Species of flowering plant

Cuscuta glomerata is a parasitic plant in the morning glory family, Convolvuaceae. It is commonly known by the name rope dodder.

== Physical characteristics ==

=== Flower ===
The flowers of Cuscuta glomerata are white and bloom in July, August, and September.

The flowers have a distinctive spiral arrangement of small, white, stalkless flowers along its main stem. These flowers have 5 fused petals with lance-like shapes and pointed tips, spreading out like stars and curving slightly backward. There are 5 long, triangular calyx lobes with backward-pointing tips and 8 to 15 triangular bracts at their base. Inside the floral tube is an ovary with two elongated styles, each with a round stigma at the tip and a small swelling at the base called a stylopodium. The floral tube also contains five stamens with yellow tips, attached just below the petal lobes. Surrounding the ovary are fringed scales that are typically shorter in length.

=== Leaves and stems ===

Cuscuta glomerata has very small or no leaves. Its stems are thin, smooth, and often yellow or orange. They grow in tangled, wiry masses that wrap around and rely on the host plant for support. The stems also have small parts called haustoria, which are modified roots. These haustoria penetrate the host plant to extract moisture and nutrients from it.

=== Fruit ===
The fruit of Cuscuta glomerata is a round, flattened capsule, measuring about 1/8 inch in diameter. At the top of the capsule is a thickened ridge created by the dried stylopodium. This ridge surrounds the opening from which the seeds are released.

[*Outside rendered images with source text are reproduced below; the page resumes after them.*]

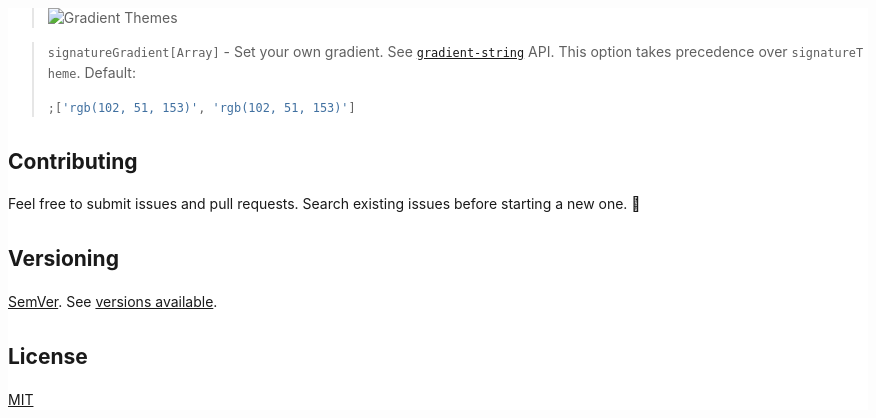 > ![Gradient Themes](https://camo.githubusercontent.com/18c1d596702848aa1d67e95efd41268b1298f7ae/687474703a2f2f6269742e6c792f3275467967724c)

> `signatureGradient[Array]` - Set your own gradient. See [`gradient-string`](https://github.com/bokub/gradient-string#available-built-in-gradients) API. This option takes precedence over `signatureTheme`.
> Default:
>
> ```js
> ;['rgb(102, 51, 153)', 'rgb(102, 51, 153)']
> ```

## Contributing

Feel free to submit issues and pull requests. Search existing issues before starting a new one. 🙌

## Versioning

[SemVer](http://semver.org). See [versions available](https://github.com/adi518/react-ryo-cli/releases).

## License

[MIT](https://github.com/adi518/react-ryo-cli/blob/master/LICENSE)
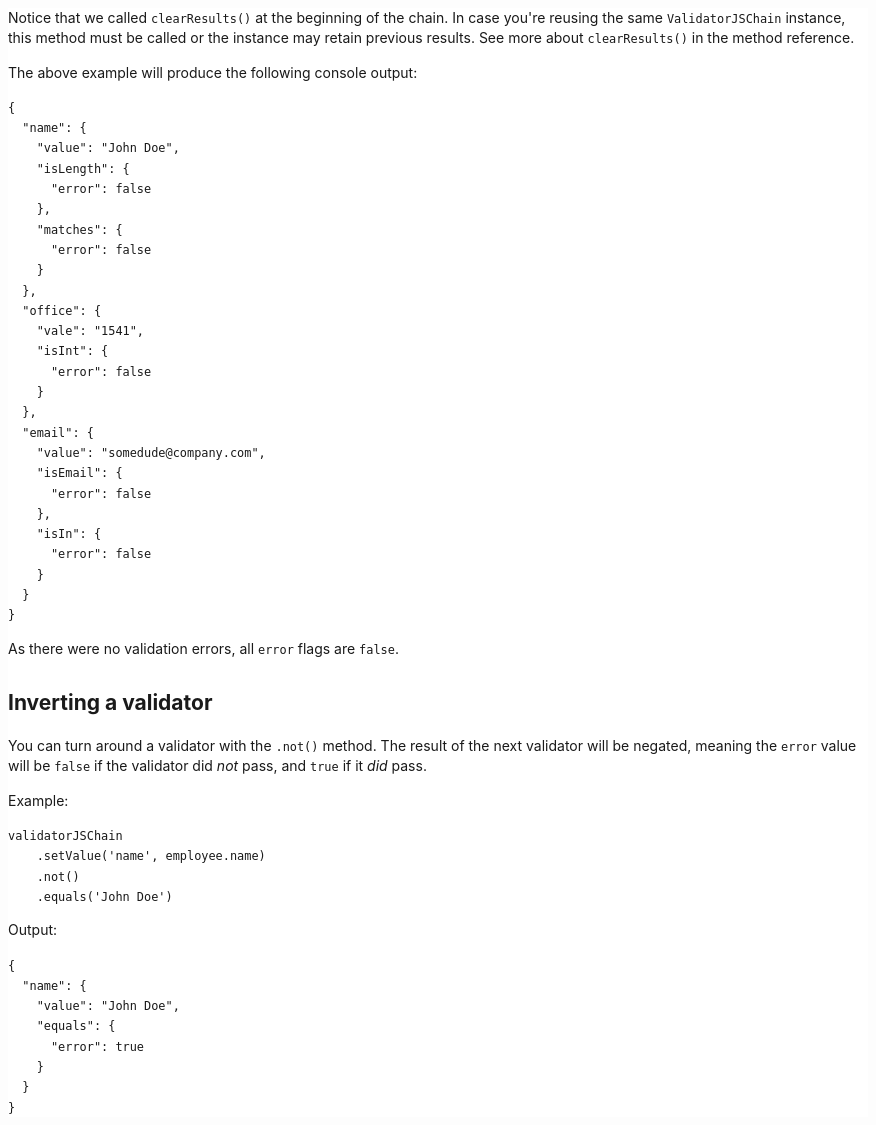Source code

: Notice that we called `clearResults()` at the beginning of the chain. In case you're reusing the same `ValidatorJSChain` instance, this method must be called or the instance may retain previous results. See more about `clearResults()` in the method reference.

The above example will produce the following console output:

```
{
  "name": {
    "value": "John Doe",
    "isLength": {
      "error": false
    },
    "matches": {
      "error": false
    }
  },
  "office": {
    "vale": "1541",
    "isInt": {
      "error": false
    }
  },
  "email": {
    "value": "somedude@company.com",
    "isEmail": {
      "error": false
    },
    "isIn": {
      "error": false
    }
  }
}
```

As there were no validation errors, all `error` flags are `false`.

## Inverting a validator

You can turn around a validator with the `.not()` method. The result of the next validator will be negated, meaning the `error` value will be `false` if the validator did _not_ pass, and `true` if it _did_ pass.

Example:

```
validatorJSChain
    .setValue('name', employee.name)
    .not()
    .equals('John Doe')
```

Output:

```
{
  "name": {
    "value": "John Doe",
    "equals": {
      "error": true
    }
  }
}
```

When mature, the capsules turn brown in color.

== Habitat ==
Cuscuta glomerata is native to the central United States and can be found in the following states: Arkansas, Iowa, Illinois, Indiana, Kansas, Kentucky, Louisiana, Michigan, Minnesota, Missouri, Mississippi, North Dakota, Nebraska, New Mexico, Ohio, Oklahoma, South Dakota, Tennessee, Texas, and Wisconsin.

It generally grows in "low wet areas" and "moist prairies". As a parasitic plant, it grows on various herbs and frequently on Asteraceae.